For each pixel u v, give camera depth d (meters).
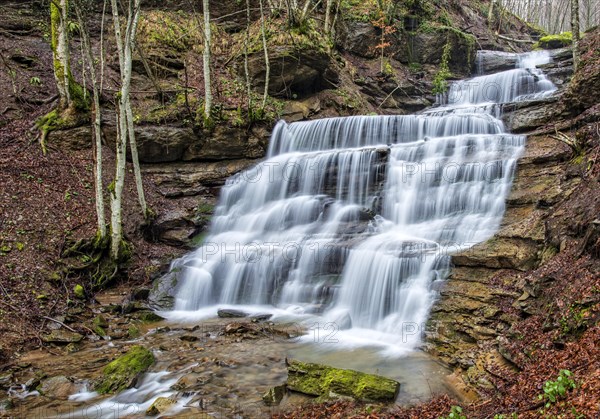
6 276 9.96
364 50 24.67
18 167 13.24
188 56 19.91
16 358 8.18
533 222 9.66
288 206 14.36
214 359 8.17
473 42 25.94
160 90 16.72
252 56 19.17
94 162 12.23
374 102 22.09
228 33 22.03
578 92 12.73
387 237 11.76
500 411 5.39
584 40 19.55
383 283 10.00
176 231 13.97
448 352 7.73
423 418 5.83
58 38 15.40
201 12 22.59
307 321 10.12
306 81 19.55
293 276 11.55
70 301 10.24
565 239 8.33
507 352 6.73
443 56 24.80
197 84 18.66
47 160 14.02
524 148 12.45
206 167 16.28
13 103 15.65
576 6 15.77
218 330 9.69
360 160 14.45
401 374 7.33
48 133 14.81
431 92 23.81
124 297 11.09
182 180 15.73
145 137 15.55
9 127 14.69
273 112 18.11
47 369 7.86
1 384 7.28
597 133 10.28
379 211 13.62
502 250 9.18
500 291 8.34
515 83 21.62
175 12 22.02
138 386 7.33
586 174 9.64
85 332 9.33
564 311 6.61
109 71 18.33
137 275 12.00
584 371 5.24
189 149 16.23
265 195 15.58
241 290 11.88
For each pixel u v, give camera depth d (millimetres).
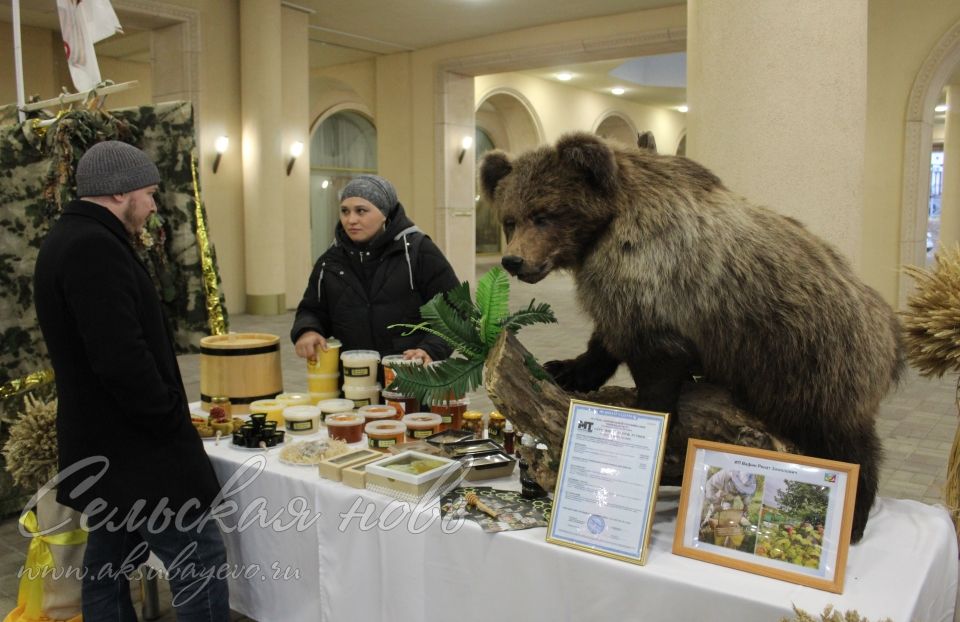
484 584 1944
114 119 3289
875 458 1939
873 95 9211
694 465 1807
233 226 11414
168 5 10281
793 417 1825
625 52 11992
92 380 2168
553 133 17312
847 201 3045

:::

> **Exercise goal**
What is needed is an exact printout of every line from the one with "694 465 1807" through the end of the data, including both, and nothing more.

> **Output of the task**
694 465 1807
233 226 11414
168 5 10281
793 417 1825
625 52 11992
92 380 2168
553 133 17312
847 201 3045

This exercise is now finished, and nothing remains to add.